━━━━━ Texte à lire
Trust et actions au porteur : les bénéficiaires réels dans le viseur

L'adaptation de la législation en la matière était considérée comme un prérequis à la mise en œuvre des nouvelles normes d'échange d'informations fiscales.

Les résidents libanais qui exercent une activité fiduciaire pour un trust étranger doivent déclarer leurs revenus au fisc libanais. Photo Yarlander/Bigstock

Officialisé le 4 novembre par le Forum mondial pour la transparence fiscale (FM), le passage à la phase suivante de l'évaluation du système libanais d'échange d'informations fiscales sur demande a été permis par le vote de quatre lois le 19 octobre dernier. Celles-ci portent respectivement sur l'échange d'informations fiscales, la définition des critères de résidence fiscale, la suppression des actions au porteur et l'obligation de déclaration des activités fiduciaires des trusts à l'étranger. Les deux dernières lois, entrées en vigueur le 3 novembre, ont pour objectif de permettre d'identifier les bénéficiaires réels des structures juridiques, considéré comme un prérequis à l'efficacité de l'échange d'informations fiscales.

Un enjeu devenu capital suite au scandale des Panama Papers qui a jeté la lumière sur les activités opaques. Dans le communiqué publié à l'occasion de leur rencontre à Washington en avril dernier, les ministres des Finances du G20 ont déclaré qu'« améliorer la transparence sur les ayants-droit (...) est vital pour protéger l'intégrité du système financier international et empêcher l'utilisation de ces entités à des fins de corruption, d'évasion fiscale ». « Pour le FM et l'OCDE, le plus important pour la norme d'échange automatique d'informations (que le Liban s'est engagé à adopter dès septembre 2018, ndlr) est l'identification des bénéficiaires réels qui se cachent derrière les trusts et les prête-noms. C'est le système du « look through », explique l'avocat fiscaliste Karim Daher.
━━━━━━━━━━
━━━━━ Lignes enregistrées
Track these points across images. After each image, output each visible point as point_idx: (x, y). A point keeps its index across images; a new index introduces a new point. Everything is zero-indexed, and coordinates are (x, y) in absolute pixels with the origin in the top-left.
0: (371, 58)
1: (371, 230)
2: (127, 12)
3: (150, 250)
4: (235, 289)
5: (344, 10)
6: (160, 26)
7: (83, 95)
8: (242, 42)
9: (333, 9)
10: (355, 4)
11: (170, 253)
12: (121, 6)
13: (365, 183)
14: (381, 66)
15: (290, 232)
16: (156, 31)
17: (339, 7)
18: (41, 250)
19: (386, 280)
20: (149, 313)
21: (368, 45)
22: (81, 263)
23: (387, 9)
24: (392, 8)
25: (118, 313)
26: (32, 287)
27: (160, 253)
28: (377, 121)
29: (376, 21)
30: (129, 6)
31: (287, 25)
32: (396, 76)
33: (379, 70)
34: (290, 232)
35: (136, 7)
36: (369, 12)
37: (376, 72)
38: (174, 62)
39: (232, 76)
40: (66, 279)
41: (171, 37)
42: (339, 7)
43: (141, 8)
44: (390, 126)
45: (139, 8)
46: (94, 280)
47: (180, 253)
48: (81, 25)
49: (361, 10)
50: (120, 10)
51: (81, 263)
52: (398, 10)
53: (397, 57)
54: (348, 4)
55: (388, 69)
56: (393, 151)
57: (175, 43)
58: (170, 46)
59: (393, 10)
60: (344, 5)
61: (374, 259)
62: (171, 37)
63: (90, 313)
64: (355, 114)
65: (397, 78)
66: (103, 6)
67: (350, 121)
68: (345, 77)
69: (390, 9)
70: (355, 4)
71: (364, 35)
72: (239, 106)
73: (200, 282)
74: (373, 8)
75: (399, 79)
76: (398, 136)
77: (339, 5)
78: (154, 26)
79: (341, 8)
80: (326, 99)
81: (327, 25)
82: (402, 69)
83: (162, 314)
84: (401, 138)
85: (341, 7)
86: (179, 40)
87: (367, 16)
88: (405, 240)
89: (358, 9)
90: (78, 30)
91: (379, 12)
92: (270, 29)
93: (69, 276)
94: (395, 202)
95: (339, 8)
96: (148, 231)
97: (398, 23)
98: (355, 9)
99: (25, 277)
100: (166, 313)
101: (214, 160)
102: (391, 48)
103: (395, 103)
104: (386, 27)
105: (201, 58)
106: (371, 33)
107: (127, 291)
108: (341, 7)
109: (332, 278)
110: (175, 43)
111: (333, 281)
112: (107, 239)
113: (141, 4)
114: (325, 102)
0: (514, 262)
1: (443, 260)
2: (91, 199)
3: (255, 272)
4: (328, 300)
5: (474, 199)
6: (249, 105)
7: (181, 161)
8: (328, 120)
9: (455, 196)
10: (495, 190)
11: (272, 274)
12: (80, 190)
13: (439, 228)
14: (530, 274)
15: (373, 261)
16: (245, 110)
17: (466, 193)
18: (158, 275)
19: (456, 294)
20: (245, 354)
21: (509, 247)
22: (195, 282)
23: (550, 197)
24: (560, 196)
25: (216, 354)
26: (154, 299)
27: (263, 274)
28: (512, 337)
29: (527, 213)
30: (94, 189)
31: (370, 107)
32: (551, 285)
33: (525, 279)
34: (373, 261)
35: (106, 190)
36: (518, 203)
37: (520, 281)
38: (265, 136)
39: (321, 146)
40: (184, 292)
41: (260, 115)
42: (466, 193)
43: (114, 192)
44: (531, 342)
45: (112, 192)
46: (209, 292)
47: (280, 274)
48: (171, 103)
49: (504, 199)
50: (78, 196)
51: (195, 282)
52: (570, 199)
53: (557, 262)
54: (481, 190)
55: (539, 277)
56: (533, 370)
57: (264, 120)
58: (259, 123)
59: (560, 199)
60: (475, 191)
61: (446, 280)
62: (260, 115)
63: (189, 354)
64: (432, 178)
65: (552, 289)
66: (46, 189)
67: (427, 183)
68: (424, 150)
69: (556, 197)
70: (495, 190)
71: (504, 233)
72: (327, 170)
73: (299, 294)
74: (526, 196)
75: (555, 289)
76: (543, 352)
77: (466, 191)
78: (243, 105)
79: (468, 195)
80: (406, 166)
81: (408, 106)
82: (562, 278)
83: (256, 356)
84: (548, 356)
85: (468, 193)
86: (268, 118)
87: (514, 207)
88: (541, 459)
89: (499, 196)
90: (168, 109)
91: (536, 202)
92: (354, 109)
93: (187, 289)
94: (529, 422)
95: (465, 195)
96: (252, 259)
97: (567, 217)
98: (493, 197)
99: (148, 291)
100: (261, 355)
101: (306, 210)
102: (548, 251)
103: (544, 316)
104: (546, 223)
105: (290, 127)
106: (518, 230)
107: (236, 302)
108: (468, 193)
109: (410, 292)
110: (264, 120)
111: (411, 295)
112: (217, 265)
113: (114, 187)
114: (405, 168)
━━━━━━━━━━
━━━━━ Lignes enregistrées
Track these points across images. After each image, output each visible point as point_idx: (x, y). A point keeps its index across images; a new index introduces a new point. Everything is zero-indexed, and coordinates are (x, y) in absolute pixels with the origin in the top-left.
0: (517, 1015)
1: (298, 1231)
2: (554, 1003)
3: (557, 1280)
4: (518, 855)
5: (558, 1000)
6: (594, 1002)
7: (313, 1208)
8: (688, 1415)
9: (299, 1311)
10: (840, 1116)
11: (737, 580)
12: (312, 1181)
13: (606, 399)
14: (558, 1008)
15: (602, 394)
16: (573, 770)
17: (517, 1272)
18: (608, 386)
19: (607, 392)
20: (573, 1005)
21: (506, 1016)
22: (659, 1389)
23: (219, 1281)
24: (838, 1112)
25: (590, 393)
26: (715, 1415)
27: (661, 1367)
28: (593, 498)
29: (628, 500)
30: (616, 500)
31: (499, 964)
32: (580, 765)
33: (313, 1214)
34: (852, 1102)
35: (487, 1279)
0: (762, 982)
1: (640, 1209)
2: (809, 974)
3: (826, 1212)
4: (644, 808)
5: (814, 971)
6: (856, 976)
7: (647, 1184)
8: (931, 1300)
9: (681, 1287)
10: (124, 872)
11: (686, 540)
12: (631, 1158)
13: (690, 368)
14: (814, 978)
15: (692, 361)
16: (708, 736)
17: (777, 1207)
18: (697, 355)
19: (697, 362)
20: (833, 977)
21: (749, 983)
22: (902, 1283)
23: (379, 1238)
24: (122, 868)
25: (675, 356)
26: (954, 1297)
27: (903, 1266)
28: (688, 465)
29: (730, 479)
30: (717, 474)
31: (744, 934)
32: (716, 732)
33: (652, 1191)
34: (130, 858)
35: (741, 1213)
━━━━━━━━━━
━━━━━ Lignes enregistrées
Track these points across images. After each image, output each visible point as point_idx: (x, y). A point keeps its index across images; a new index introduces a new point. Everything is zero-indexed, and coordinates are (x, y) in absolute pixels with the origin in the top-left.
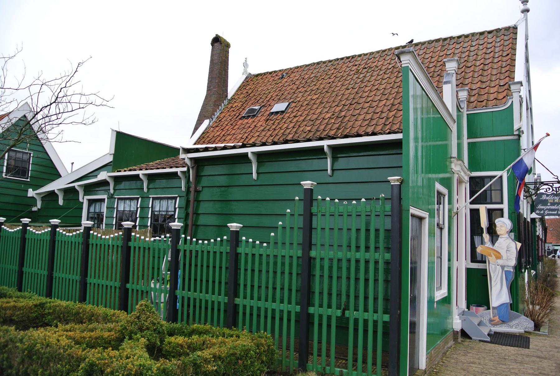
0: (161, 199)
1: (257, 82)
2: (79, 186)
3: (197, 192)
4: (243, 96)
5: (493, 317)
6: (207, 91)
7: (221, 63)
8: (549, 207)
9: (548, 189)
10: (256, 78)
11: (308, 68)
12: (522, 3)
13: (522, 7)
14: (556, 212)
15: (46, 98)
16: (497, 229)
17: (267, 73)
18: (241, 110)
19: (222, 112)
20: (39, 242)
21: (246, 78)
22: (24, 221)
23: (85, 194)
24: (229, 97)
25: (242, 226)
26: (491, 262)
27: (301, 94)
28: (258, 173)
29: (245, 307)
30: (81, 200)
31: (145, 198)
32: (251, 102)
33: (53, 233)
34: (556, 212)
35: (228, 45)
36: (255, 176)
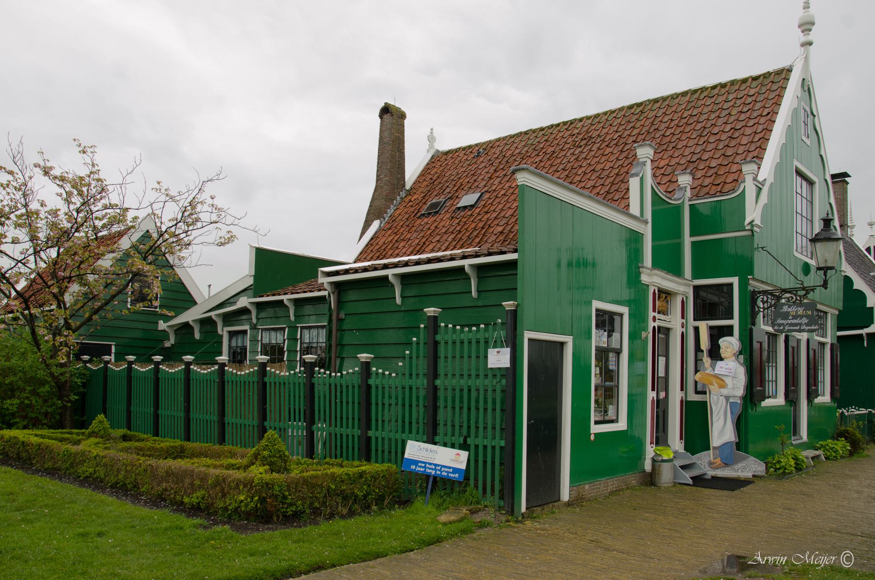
━━━━━━━━━━
#### Consigne 1
Recopiez fidèlement le passage de l'article sur les bénéficiaires réels allant de « Officialisé le 4 » à « l'échange d'informations fiscales. ».
#### Consigne 2
Selon l'article sur les bénéficiaires réels, à quelle date le Forum mondial pour la transparence fiscale a-t-il officialisé le passage du Liban à la phase suivante de l'évaluation ?
#### Consigne 3
Reprenez l'article sur les trusts et les actions au porteur là où il s'arrête et poursuivez sa rédaction.
Les enregistrements n'ont aucun lien avec l'article.

#### Réponse rédigée 1
Officialisé le 4 novembre par le Forum mondial pour la transparence fiscale (FM), le passage à la phase suivante de l'évaluation du système libanais d'échange d'informations fiscales sur demande a été permis par le vote de quatre lois le 19 octobre dernier. Celles-ci portent respectivement sur l'échange d'informations fiscales, la définition des critères de résidence fiscale, la suppression des actions au porteur et l'obligation de déclaration des activités fiduciaires des trusts à l'étranger. Les deux dernières lois, entrées en vigueur le 3 novembre, ont pour objectif de permettre d'identifier les bénéficiaires réels des structures juridiques, considéré comme un prérequis à l'efficacité de l'échange d'informations fiscales.

#### Réponse rédigée 2
Le 4 novembre.

#### Réponse rédigée 3
Actions au porteur
Première manifestation de cette volonté, la suppression totale des actions au porteur. Déjà en novembre 2015, un texte de loi, qui comprenait des dispositions obligeant tous les actionnaires à déclarer leurs actions, avait été proposé lors de la séance législative de nécessité de novembre 2015 mais avait été renvoyé en commission. Prenant les devants, le 29 février, la Banque centrale (BDL), via sa circulaire n° 411, avait interdit les banques et les sociétés financières « d'effectuer de quelconques opérations avec des sociétés ou des fonds communs de placement, dont les actions sont détenues au porteur, en partie ou en totalité (...) » selon son article premier. Or l'adoption d'une loi avait été expressément exigée par le FM à de nombreuses reprises : « La BDL avait émis une circulaire pour pouvoir rassurer le FM avant de passer cette loi, mais cela n'était pas suffisant, car les circulaires n'ont pas force de loi et s'appliquent seulement aux banques », souligne Karim Daher.

Le nouveau texte adopté le 19 octobre dernier interdit donc de manière totale les actions au porteur en demandant aux sociétés libanaises de changer le statut de ces actions en actions nominatives avant la première assemblée générale des actionnaires, dans un délai maximum d'un an, dès l'entrée en vigueur de la loi. « Pour modifier les statuts des actions, il faut les enregistrer au registre du commerce. C'est une longue procédure administrative, qu'il était impossible de mettre en place dans le délai de trois mois initialement prévu », détaille Karim Daher. Selon lui, l'effet concret de cette loi restera assez faible, étant donné que ce type d'actions n'est plus très répandu au Liban.

 

Trusts
Mais on ne peut pas en dire autant des activités fiduciaires des résidents libanais pour les trusts étrangers. « Un trust est un mécanisme juridique de droit anglo-saxon en vertu duquel une personne appelée"settlor" confie à une personne – morale ou physique – appelée "trustee", l'administration de certains biens ou droits pour le compte d'un ou plusieurs bénéficiaires », précise Karim Daher. Mais du fait même de la structure flexible du trust, difficile de connaître le bénéficiaire effectif : « Le "trustee" jouit d'un droit apparent de propriété (appelé "legal ownership") sur les biens mis en trust, alors que le bénéficiaire jouit d'un droit de propriété dissimulé. Ce sont surtout les grosses fortunes qui y ont recours », poursuit-il.

D'où l'adoption d'une autre loi pour encadrer ces activités. « Cette loi a été adoptée pour se mettre en conformité avec les exigences du FM, il fallait les rassurer », explique le directeur général du ministère des Finances, Alain Bifani. La loi oblige donc les résidents libanais qui exercent de manière professionnelle ou non une activité de "trustee", pour un trust constitué à l'étranger sous toutes ses formes, de s'enregistrer auprès de l'administration fiscale libanaise en déclarant les revenus de leurs activités. Ils doivent également tenir des registres comptables et les conserver pendant 10 ans.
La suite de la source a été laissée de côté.